__WHAT TO DO__.
Would you retype the whole listing exactly, leaving its pictures out?

__INPUT DATA__.

---

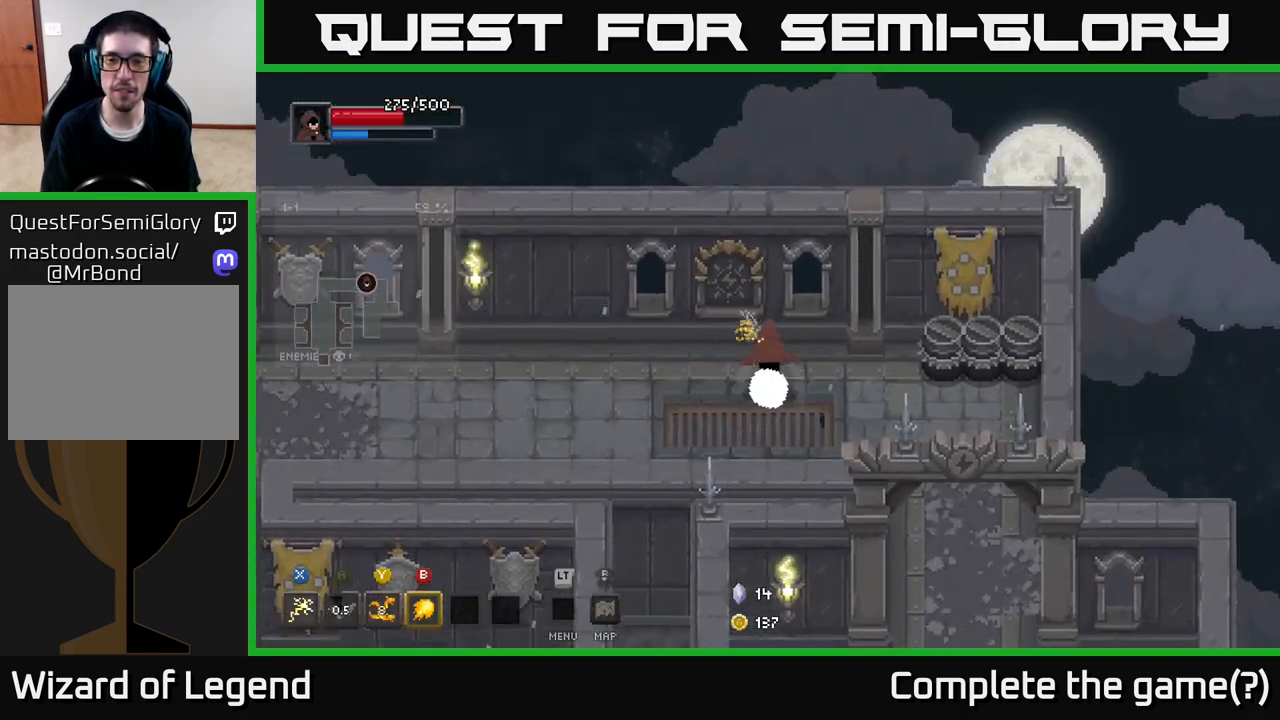
{"buttons": [], "left_stick": "right", "right_stick": "center", "events": [[183, "left_stick", "right"]]}
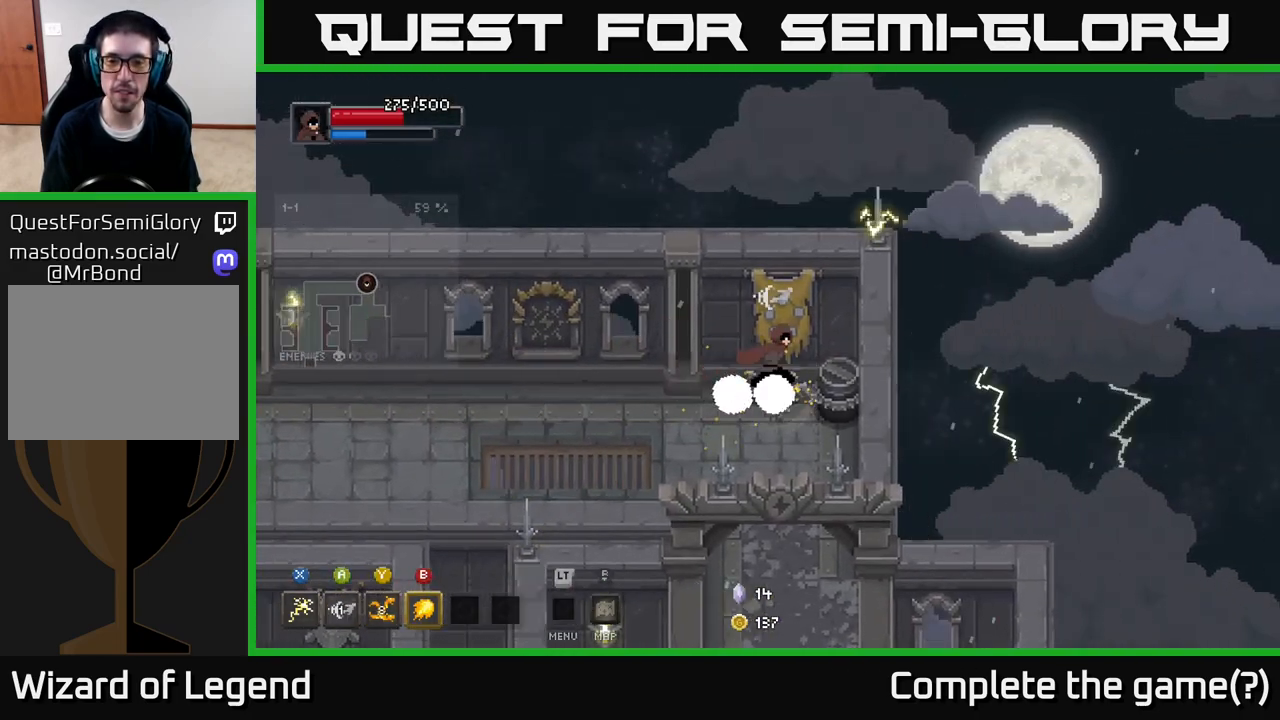
{"buttons": [], "left_stick": "down", "right_stick": "center", "events": [[217, "left_stick", "down"]]}
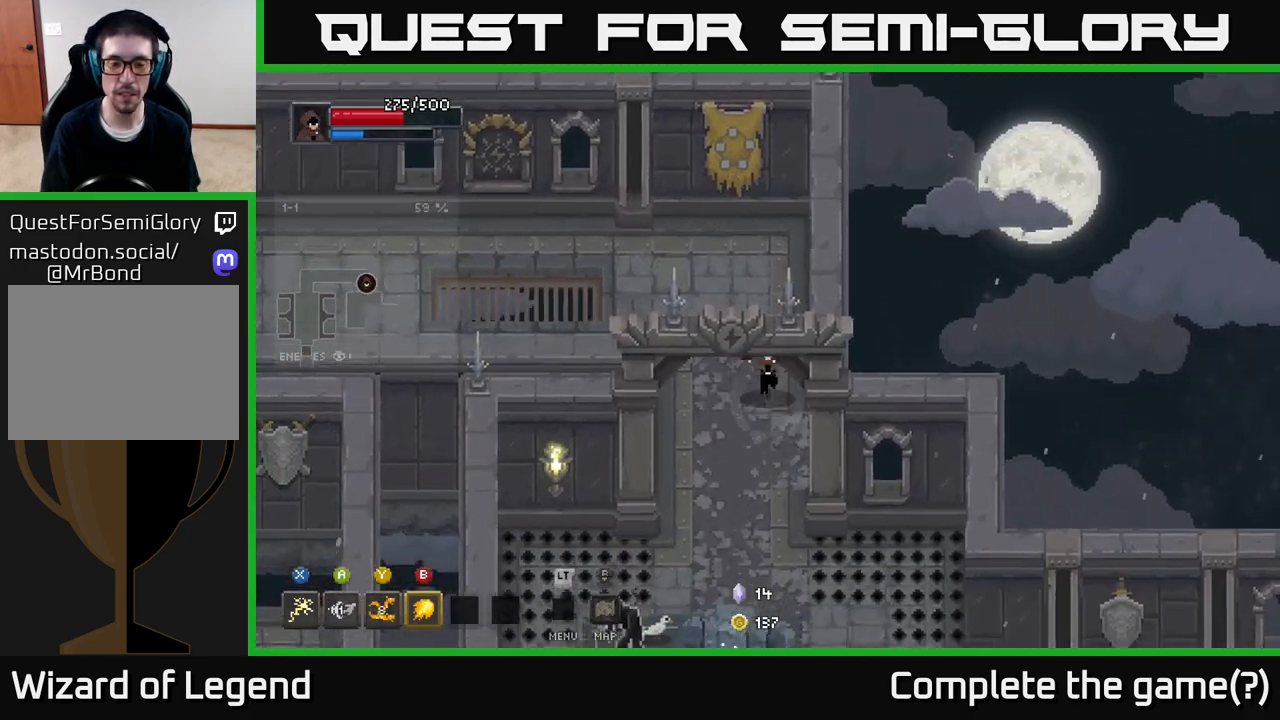
{"buttons": [], "left_stick": "down-left", "right_stick": "center", "events": [[500, "left_stick", "down-left"]]}
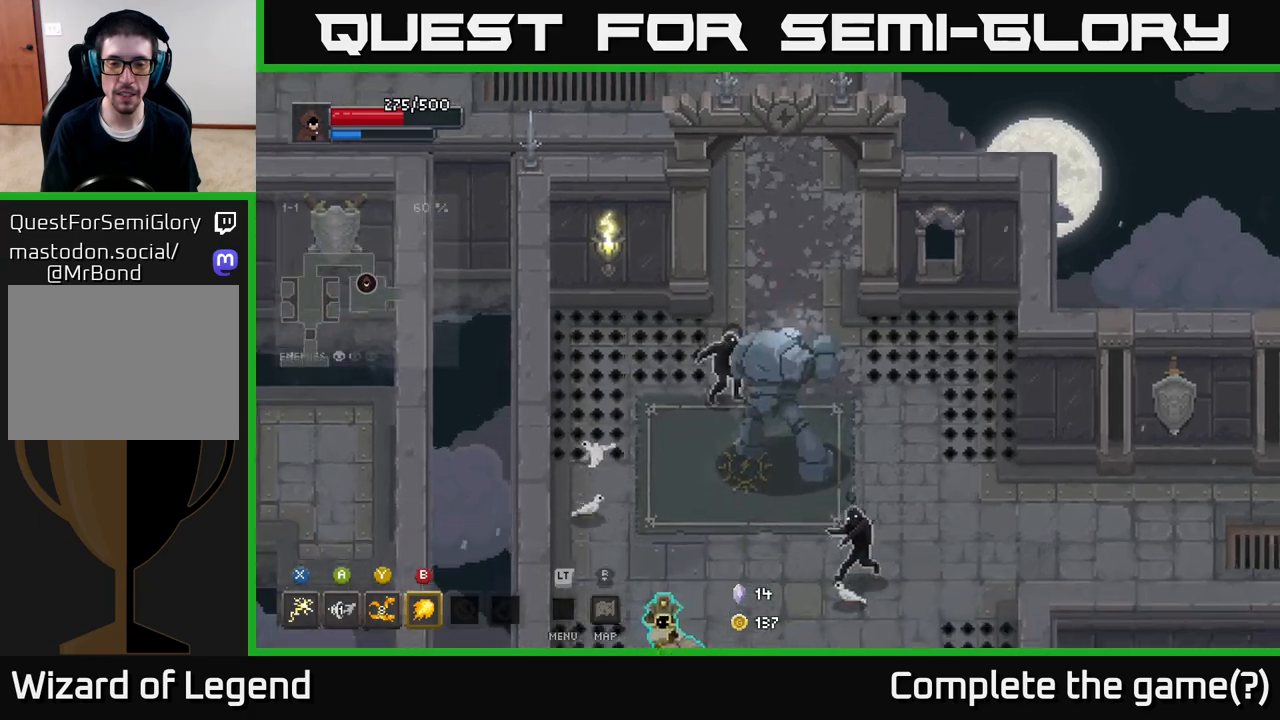
{"buttons": [], "left_stick": "down", "right_stick": "center", "events": [[83, "A", "down"], [100, "B", "down"], [117, "A", "up"], [167, "left_stick", "down"], [267, "B", "up"]]}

---

__OUTPUT OF THE EXERCISE__.
{"buttons": [], "left_stick": "right", "right_stick": "center", "events": [[183, "left_stick", "right"]]}
{"buttons": [], "left_stick": "down", "right_stick": "center", "events": [[217, "left_stick", "down"]]}
{"buttons": [], "left_stick": "down-left", "right_stick": "center", "events": [[500, "left_stick", "down-left"]]}
{"buttons": [], "left_stick": "down", "right_stick": "center", "events": [[83, "A", "down"], [100, "B", "down"], [117, "A", "up"], [167, "left_stick", "down"], [267, "B", "up"]]}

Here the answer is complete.